→ **Exercise requirements**:
a: Answer these questions about the AppBackplane design notes:
(i) What are the priority queues in AppBackplane called?
(ii) What do AppBackplane threads block on while they wait for work?
(iii) What does an application derive from?
b: Decide whether each statement agrees with the AppBackplane design notes:
(i) Work for an object is processed out of order.
(ii) Threads in AppBackplane can be added or deleted.
(iii) Priority belongs to the object rather than to the work.
c: Write out the passage of the AppBackplane design notes that opens with the words containing "- All operations" and closes with "processed in order.", replacing "generically" with "uniformly".

→ **Page text**:

We want to make it easy for applications to select an architecture . It should be relatively simple to switch between 1-1, 1-N, M-N, event, and parallel state machine architectures. There are some additional system issues, like using static mappings that we also want to provide if we can.
Conceptual Model
In general the AppBackplane approach combines the event scheduling with parallel state machines using a thread pool (1 or more threads).
- An application derives from an AppComponent.
- AppComponents plug into and share an AppBackplane. This means one or more applications can transparently work over the same AppBackplane. This is how multiple architectures are supported.
- Work is generally asynchronous so that multiple AppComponents can multiplex over the same AppBackplane. It is not required that work be performed asynchronously, but if it is not then it is impossible to guarantee latency.
- AppBackplane has a configurable number of priority queues, called ready queues, for scheduling objects with work to do. Applications must agree on the meanings of the priorities.
- Each ready queue has a quota of the number of items that can be serviced at a time before the next priority queue must be serviced.
- AppBackplane keeps a wait queue for an object waiting for a reply. Once the reply comes in the object is moved to the ready queue.
- AppBackplane contains one or more threads blocked on a semaphore waiting for work to do. Threads can be added or deleted.
- AppBackplane is the event scheduler.
- Each object maintains a queue of work it must perform. Operations are queued to and serviced by objects. This is how we make sure operations on an object are performed in order.
- An application can work on more than one request simultaneously without creating more threads.
- All operations are in the form of Actions. This allows operations from different sources to be treated generically.
- Work is serviced in priority order. It is the object that has the priority.
- Work for an object is processed in order.
- Com and other infrastructure components are abstracted in such a way that work can be converted to Actions and that registration specifications are complete at construction.
- Com registration and deregistration will happen automatically, similarly for other services.
- AppComponent and AppBackplane are modules so they can be used as System Modules.
- AppComponent is a module so they can be in the system state machine.
- AppBackplane is a AppComponent so it can have its own operations.
- AppBackplane is a policy domain. All AppComponents sharing an AppBackplane must agree to abide by the same rules regarding latency, etc.
- AppBackplane can be a system module and move all its contained components through the system state machine.
- AppBackplane can load balance between available objects implementing the same operations.
- Each event is timed to guage how long it took. This data are used to calculate the percentage of CPU used per second which is used to limit the amount of CPU used by the backplane in a second.
- Events are mapped to objects which are queued to ready queues in the thread of the caller. If an event can not be dispatched quickly, by message type or other data in the message, then event should be queued to a digester object at a high priority so the event can be correctly prioritized based on more complicated calculations.

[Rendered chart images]
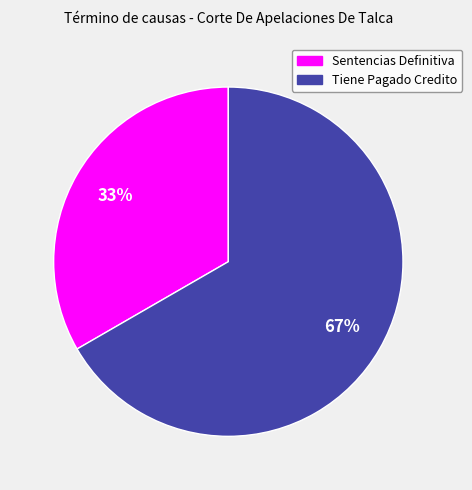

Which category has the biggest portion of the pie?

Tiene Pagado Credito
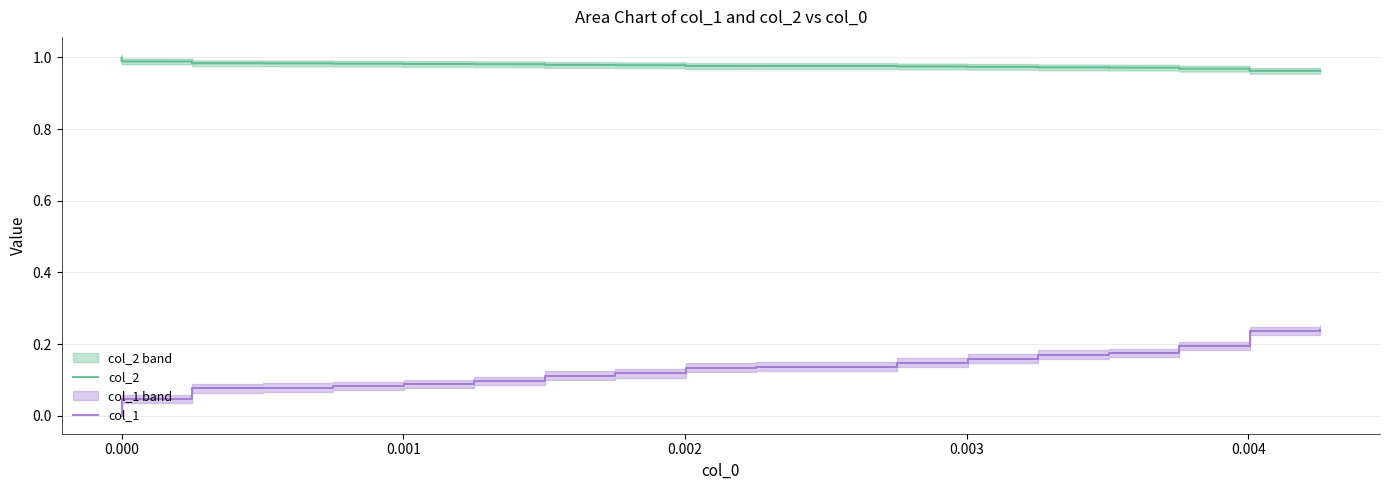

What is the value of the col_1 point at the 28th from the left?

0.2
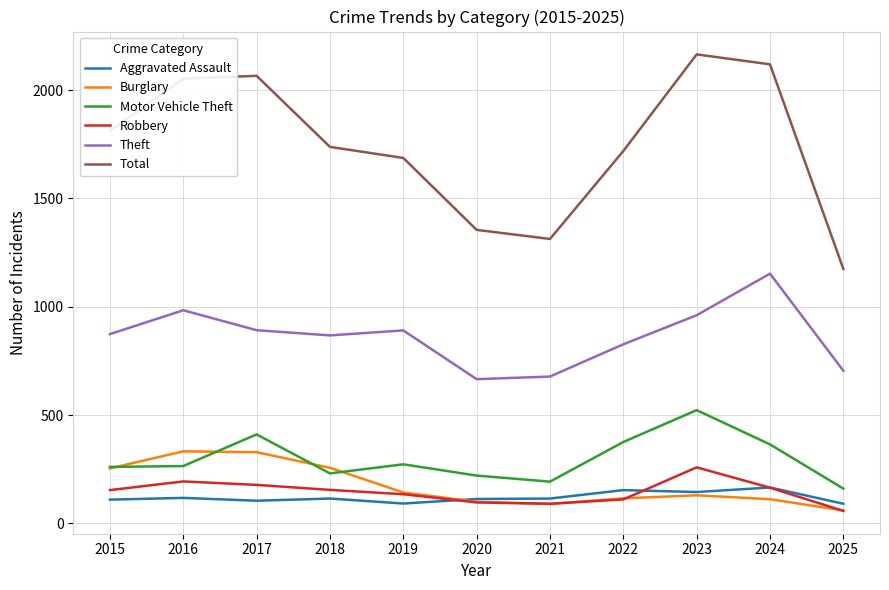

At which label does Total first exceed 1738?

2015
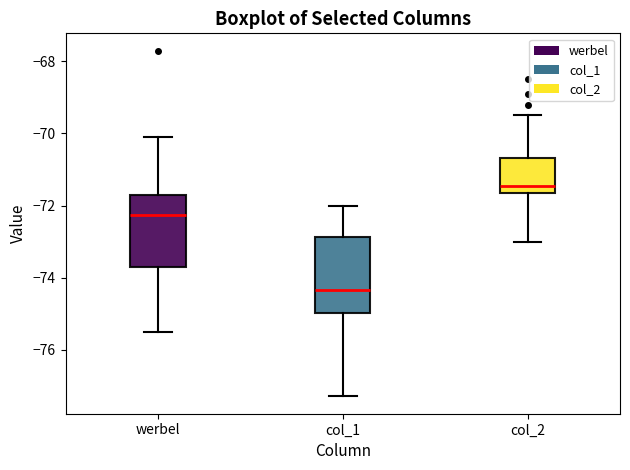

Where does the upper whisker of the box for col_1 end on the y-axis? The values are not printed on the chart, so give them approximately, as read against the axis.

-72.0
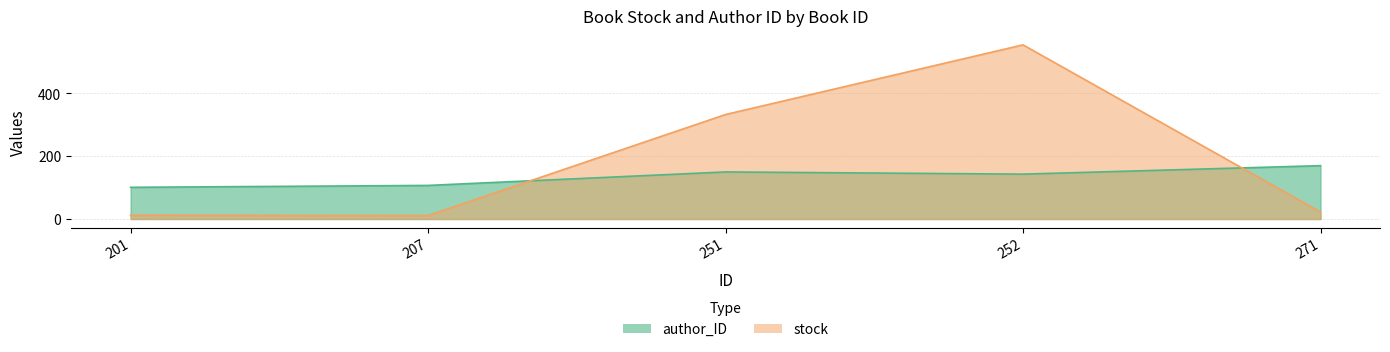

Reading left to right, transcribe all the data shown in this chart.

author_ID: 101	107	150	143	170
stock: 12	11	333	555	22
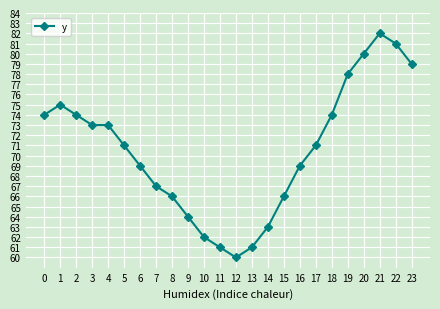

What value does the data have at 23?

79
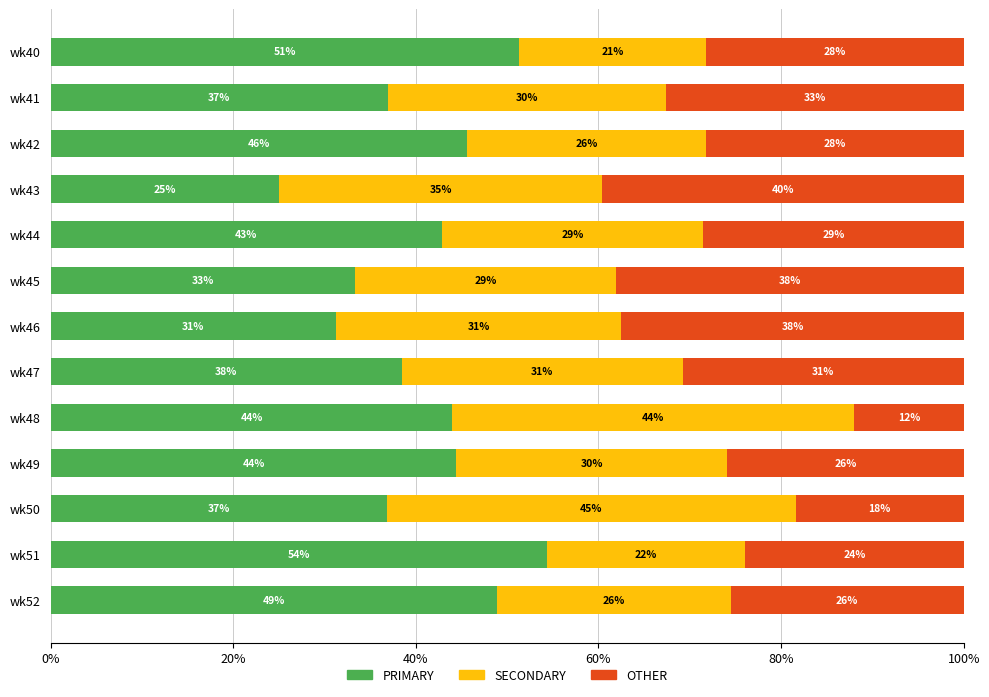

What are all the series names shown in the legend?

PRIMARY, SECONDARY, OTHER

→ **Answers given**:
a:
(i) Ready queues.
(ii) A semaphore.
(iii) An AppComponent.

b:
(i) No: "Work for an object is processed in order."
(ii) Yes: "Threads can be added or deleted."
(iii) Yes: "It is the object that has the priority."

c:
- All operations are in the form of Actions. This allows operations from different sources to be treated uniformly.
- Work is serviced in priority order. It is the object that has the priority.
- Work for an object is processed in order.